Task objective
From the data below, copy each line that includes the word "tumour".

Information shown
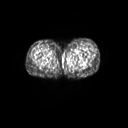
FDG PET of an extremity soft-tissue mass (from a PET/CT study), one axial slice. Position 31 of 267 along the scan axis. 3.27 mm slice thickness. 128 × 128 image matrix, field of view 600 × 600 mm. Female patient, age 24 years. From the clinical record (not read from this slice): histological type: leiomyosarcoma; grade: high; site of the primary tumour: right groin.
Structures marked on this image (expert contour drawn on MRI and transferred to this co-registered scan by the dataset authors):
- gross tumour volume including surrounding oedema: bounding box (x1, y1, x2, y2) in pixels: (63, 61, 64, 62)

Your solution
FDG PET of an extremity soft-tissue mass (from a PET/CT study), one axial slice. Position 31 of 267 along the scan axis. 3.27 mm slice thickness. 128 × 128 image matrix, field of view 600 × 600 mm. Female patient, age 24 years. From the clinical record (not read from this slice): histological type: leiomyosarcoma; grade: high; site of the primary tumour: right groin.
- gross tumour volume including surrounding oedema: bounding box (x1, y1, x2, y2) in pixels: (63, 61, 64, 62)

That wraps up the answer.